* Problem details
Which lines in the items below contain the word "date"? Find and copy each of them, treating uppercase and lowercase as different.

begin Dataset records

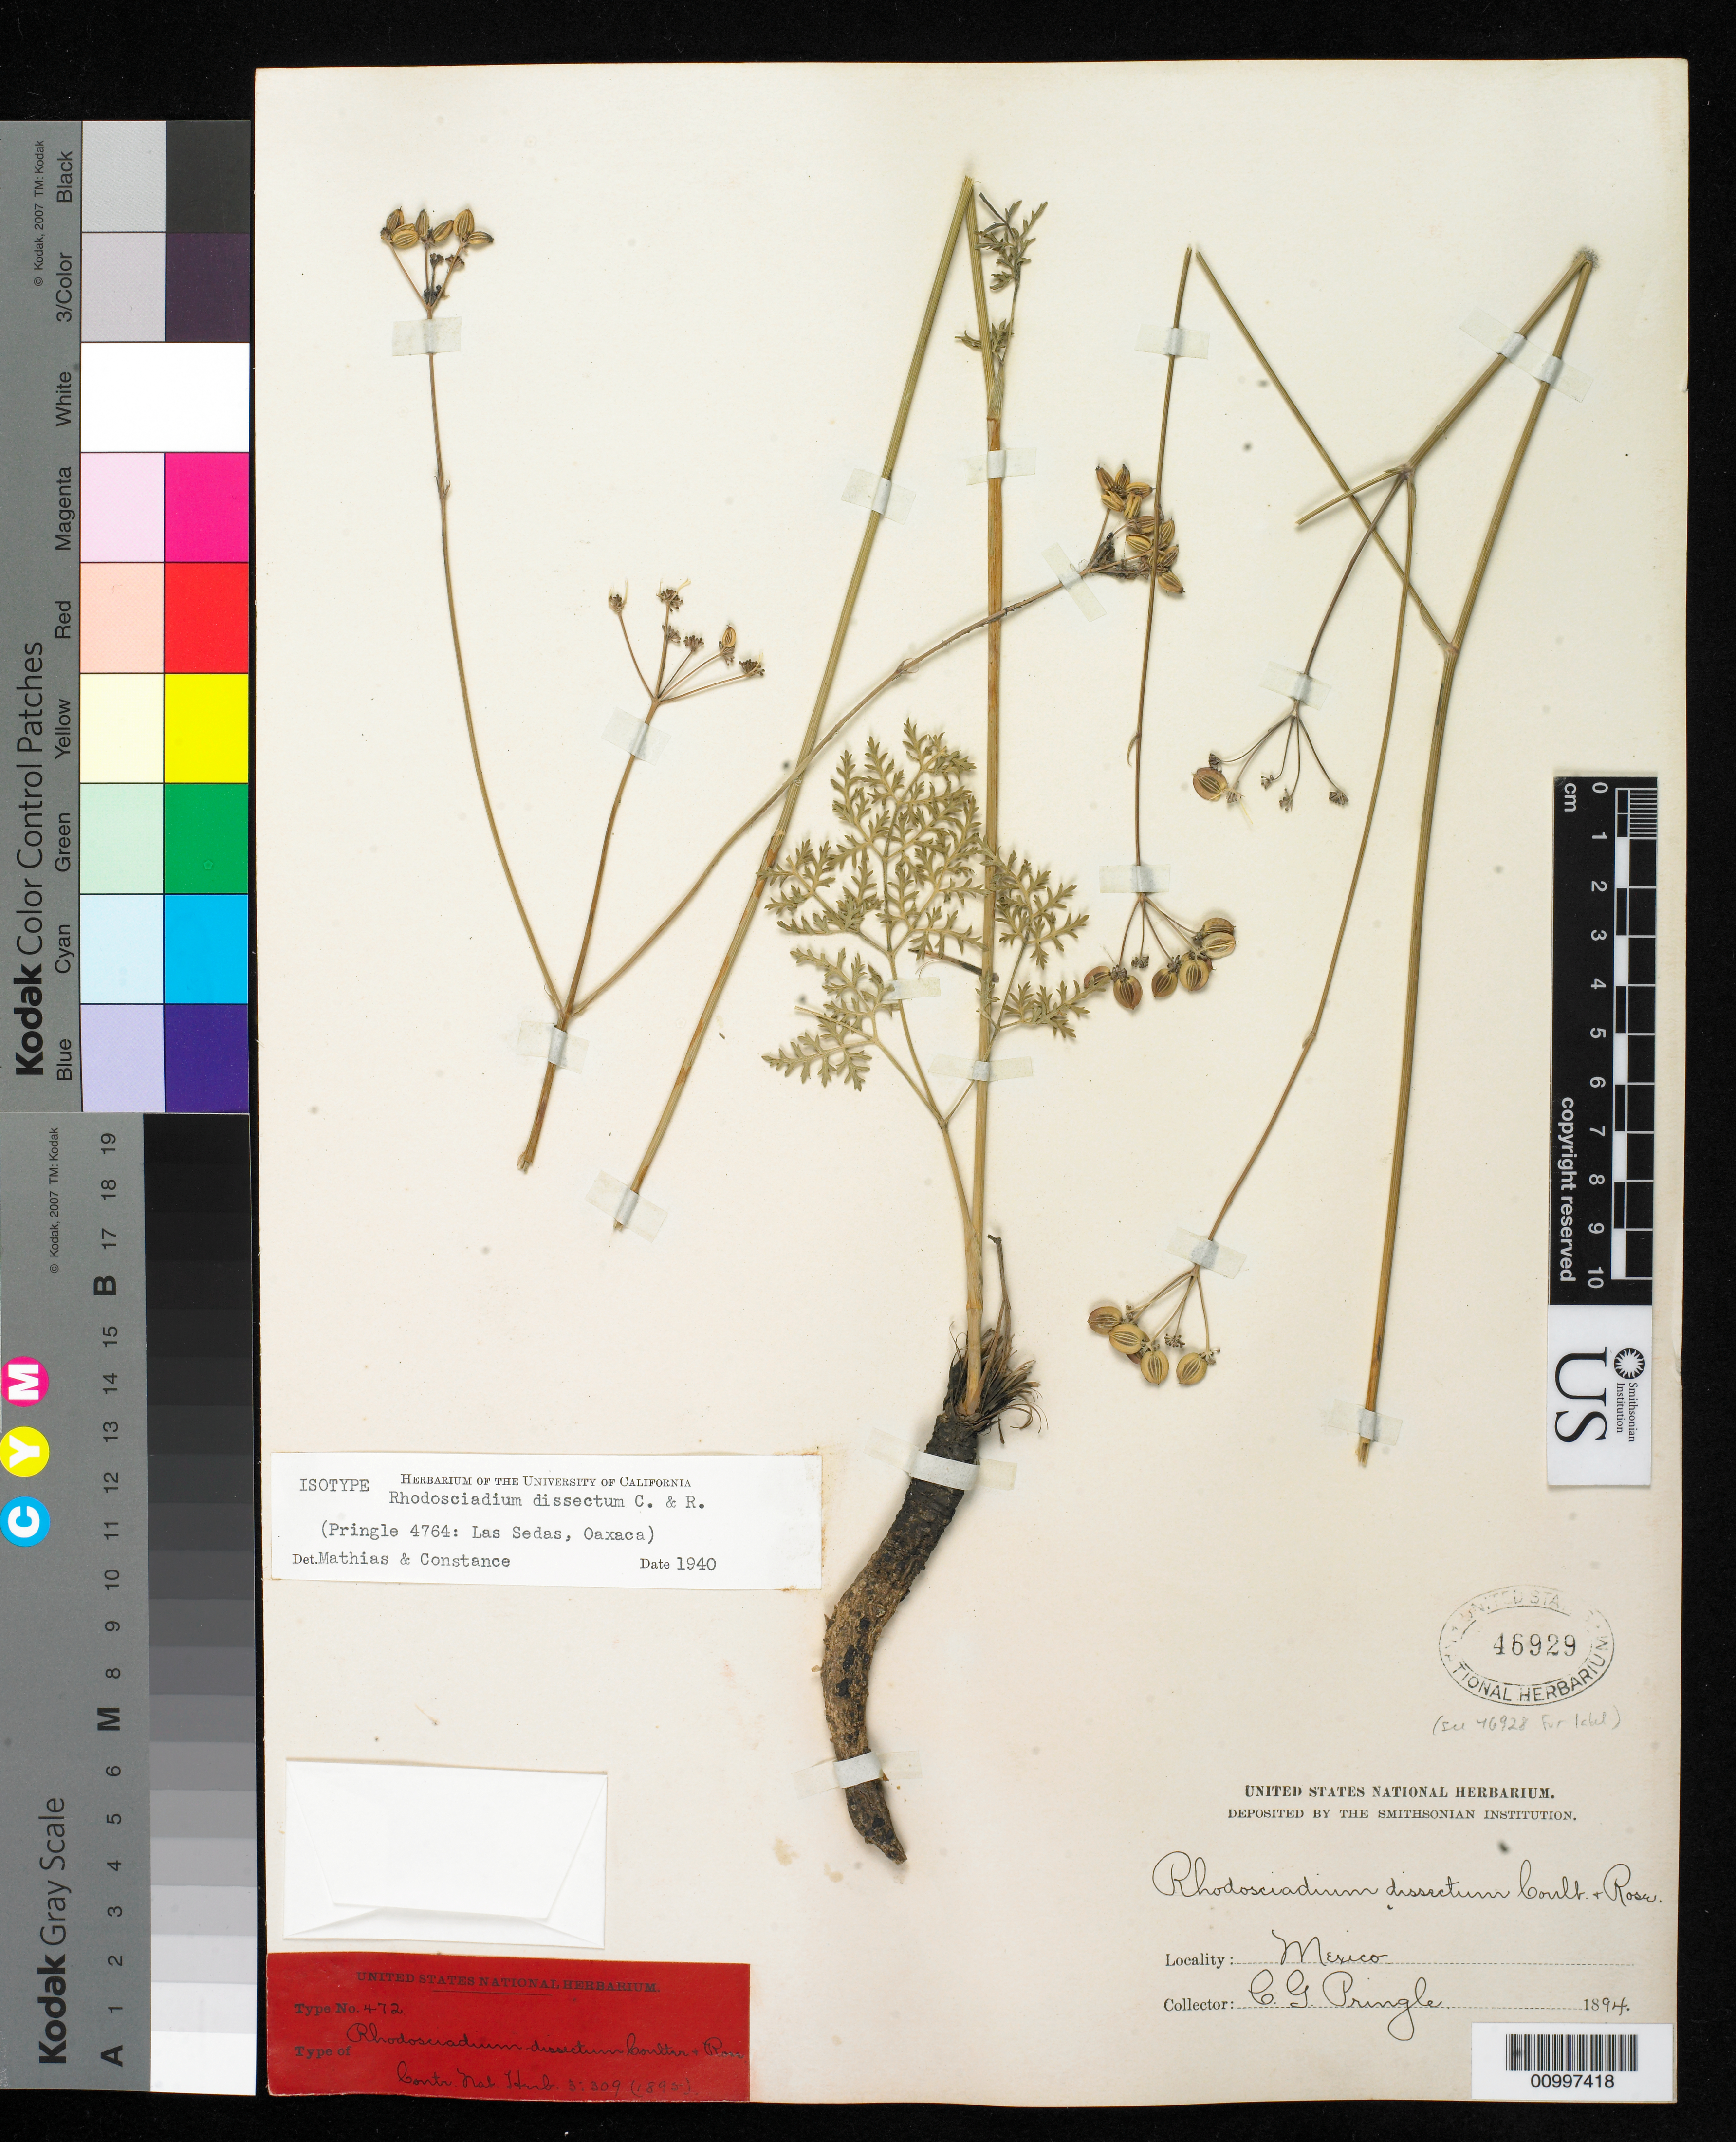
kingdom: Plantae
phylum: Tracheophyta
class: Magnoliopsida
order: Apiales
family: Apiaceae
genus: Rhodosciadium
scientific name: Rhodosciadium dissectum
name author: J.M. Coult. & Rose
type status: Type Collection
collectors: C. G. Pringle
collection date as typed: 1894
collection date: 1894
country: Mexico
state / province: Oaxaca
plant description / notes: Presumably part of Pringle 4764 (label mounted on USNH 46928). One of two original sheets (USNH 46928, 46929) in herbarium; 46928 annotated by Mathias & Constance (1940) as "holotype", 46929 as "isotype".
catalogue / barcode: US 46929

end Dataset records

* Answer for this exercise
collection date as typed: 1894
collection date: 1894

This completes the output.